Ancaman Sanksi Trump terhadap Minyak Rusia Disambut Skeptis
Ancaman Presiden AS Donald Trump untuk memberlakukan sanksi sekunder terhadap negara-negara yang membeli energi Rusia dinilai tidak lebih dari sekadar lelucon, setidaknya menurut mantan Penasihat Keamanan Nasional AS, John Bolton. Pernyataan yang blak-blakan ini mencerminkan keraguan besar terhadap manuver geopolitik terbaru dari Washington. Bolton juga menepis rencana pemberlakuan tarif atas ekspor Rusia ke AS sebagai hal yang tidak relevan terhadap perdagangan global.
Minggu lalu, Trump mengumumkan bahwa Amerika Serikat akan menerapkan tarif 100% atas barang-barang Rusia dan menjatuhkan sanksi sekunder terhadap negara-negara yang mengimpor minyak Rusia, kecuali Moskow dan Kyiv mencapai kesepakatan gencatan senjata dalam 50 hari.

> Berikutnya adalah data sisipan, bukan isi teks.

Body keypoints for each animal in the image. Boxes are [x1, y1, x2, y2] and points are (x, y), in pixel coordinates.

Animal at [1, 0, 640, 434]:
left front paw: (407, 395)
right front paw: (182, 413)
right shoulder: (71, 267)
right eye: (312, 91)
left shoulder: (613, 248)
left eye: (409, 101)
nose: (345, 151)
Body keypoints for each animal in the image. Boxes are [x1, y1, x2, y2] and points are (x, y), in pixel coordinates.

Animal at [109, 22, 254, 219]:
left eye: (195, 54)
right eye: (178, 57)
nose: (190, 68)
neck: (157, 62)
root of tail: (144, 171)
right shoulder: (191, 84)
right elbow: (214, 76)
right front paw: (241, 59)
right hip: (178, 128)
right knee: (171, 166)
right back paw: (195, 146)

"Ancaman Washington tentang apa yang akan terjadi setelah 50 hari pada dasarnya tidak berarti apa-apa," ujar Bolton dalam wawancaranya dengan The Wall Street Journal. "Memberlakukan tarif atas ekspor Rusia ke AS juga nyaris tidak berpengaruh—pada 2024, nilai ekspor Rusia hanya sekitar $3 miliar. Mengancam negara pengimpor minyak dan gas Rusia seperti Tiongkok dan India dengan sanksi sekunder adalah hal yang menggelikan, sebagaimana telah tercermin dari reaksi pasar sejak pernyataan Trump tersebut."
Bolton meyakini bahwa ketika tenggat waktu 50 hari itu berlalu, presiden akan "mencari alasan untuk tidak mengambil tindakan terhadap Rusia, dan mencuci tangan dari seluruh persoalan ini."
Sebelumnya, The Economist juga melaporkan bahwa para investor internasional menunjukkan sikap skeptis terhadap ancaman Trump untuk menerapkan sanksi sekunder terhadap Rusia. Mereka menilai reaksi pasar yang datar mencerminkan keraguan luas atas ketegasan sang presiden, terutama karena memukul ekspor energi Rusia bisa mendorong kenaikan harga bahan bakar dalam negeri, hal yang bertentangan dengan janji kampanye Trump untuk menurunkan inflasi.